5.3 Inband tracks for live video
A difficult topic was opened with the question of how to transport text tracks in live video. In live captioning, end times are never created for cues, but are implied by the start time of the next cue. This is a use case that hasn’t been addressed in HTML5/WebVTT yet. An old proposal to allow a special end time value of “NEXT” was discussed and recommended for adoption. Also, there was support for the spec change that stops blocking loading VTT until all cues have been loaded.
5.4 Cross-domain VTT loading
A brief discussion centered around the fact that the spec disallows cross-domain loading of WebVTT files, but that no browser implements this.
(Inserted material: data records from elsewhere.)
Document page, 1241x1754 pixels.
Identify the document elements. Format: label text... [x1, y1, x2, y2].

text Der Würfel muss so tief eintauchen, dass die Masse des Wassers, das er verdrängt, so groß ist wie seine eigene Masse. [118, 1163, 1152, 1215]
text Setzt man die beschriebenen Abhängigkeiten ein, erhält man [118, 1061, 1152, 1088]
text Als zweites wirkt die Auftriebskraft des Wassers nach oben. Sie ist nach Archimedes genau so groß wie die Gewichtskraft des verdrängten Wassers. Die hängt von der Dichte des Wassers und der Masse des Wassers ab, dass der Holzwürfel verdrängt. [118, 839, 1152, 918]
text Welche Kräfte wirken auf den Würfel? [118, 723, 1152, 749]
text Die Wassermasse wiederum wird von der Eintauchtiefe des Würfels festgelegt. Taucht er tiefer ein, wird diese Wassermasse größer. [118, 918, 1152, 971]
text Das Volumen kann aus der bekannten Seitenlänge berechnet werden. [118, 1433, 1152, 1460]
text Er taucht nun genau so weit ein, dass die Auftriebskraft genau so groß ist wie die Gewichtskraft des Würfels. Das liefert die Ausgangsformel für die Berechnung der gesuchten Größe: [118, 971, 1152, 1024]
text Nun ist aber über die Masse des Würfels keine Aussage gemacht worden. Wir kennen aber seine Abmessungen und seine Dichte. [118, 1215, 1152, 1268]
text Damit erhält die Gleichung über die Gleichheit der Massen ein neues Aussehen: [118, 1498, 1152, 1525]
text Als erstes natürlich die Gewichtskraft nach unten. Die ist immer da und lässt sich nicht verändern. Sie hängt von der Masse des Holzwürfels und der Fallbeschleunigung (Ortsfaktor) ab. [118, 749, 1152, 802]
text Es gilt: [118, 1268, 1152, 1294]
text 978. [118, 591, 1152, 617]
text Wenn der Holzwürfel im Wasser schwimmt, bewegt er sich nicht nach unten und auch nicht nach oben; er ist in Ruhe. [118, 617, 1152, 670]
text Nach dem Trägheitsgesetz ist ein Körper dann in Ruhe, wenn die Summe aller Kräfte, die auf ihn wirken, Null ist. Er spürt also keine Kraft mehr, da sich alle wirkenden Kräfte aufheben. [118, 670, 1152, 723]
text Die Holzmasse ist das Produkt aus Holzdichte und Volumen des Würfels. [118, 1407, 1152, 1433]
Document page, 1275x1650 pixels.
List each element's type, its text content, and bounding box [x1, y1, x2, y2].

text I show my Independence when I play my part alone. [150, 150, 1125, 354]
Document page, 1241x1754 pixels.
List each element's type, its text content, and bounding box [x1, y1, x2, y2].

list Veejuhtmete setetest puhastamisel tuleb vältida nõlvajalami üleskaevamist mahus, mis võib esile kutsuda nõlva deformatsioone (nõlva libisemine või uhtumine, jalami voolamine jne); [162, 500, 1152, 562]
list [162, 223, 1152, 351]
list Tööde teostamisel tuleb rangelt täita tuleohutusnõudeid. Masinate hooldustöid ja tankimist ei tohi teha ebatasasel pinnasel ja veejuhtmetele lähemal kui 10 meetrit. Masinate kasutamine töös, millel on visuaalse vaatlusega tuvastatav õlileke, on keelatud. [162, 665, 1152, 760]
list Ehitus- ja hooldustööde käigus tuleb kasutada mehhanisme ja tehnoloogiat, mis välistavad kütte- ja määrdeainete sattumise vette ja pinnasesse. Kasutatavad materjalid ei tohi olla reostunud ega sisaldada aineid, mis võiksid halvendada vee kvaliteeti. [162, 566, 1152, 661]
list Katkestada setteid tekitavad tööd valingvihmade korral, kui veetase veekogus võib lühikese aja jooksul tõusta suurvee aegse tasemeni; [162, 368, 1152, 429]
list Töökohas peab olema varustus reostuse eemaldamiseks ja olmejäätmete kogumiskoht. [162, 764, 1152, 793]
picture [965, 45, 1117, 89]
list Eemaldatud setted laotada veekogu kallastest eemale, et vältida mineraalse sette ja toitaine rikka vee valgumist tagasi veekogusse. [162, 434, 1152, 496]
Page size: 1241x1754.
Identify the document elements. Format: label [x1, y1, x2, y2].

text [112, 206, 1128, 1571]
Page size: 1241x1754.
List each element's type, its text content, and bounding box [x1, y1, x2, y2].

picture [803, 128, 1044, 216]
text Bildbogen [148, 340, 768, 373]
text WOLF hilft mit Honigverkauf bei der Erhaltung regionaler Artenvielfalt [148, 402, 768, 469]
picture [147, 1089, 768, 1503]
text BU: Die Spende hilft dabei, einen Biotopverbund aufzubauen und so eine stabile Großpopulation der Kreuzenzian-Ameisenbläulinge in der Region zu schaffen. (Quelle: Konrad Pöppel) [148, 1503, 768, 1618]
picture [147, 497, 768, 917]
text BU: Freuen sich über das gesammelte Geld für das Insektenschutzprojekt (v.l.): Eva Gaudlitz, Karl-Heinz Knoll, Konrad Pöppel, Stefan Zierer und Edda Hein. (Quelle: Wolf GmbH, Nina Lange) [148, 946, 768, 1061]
This needs to be discussion at the HTML WG level.
6. Regions in live captioning
The final topic that we discussed was how we could provide support for regions in live captioning.
- The currently active region definitions will need to be come part of every header of every VTT file segment that HLS uses, so it’s available in case the cues in the segment file reference it.
- “NEXT” in end time markers would make authoring of live captioned VTT files easier.
- If the application wants to use 1 word at a time and doesn’t want to delay sending the word until the full cue is authored (e.g. in a Hangout type environment), we will need to introduce the concept of “cue continuation markers”, so we know that a cue could be extended with the next VTT file fragment.
This is an extensive and impressive amount of discussion around WebVTT and a lot of new work to be performed in the future. I’m very grateful for all the people who have contributed to these discussions at FOMS and will hopefully continue to help get the specifications right.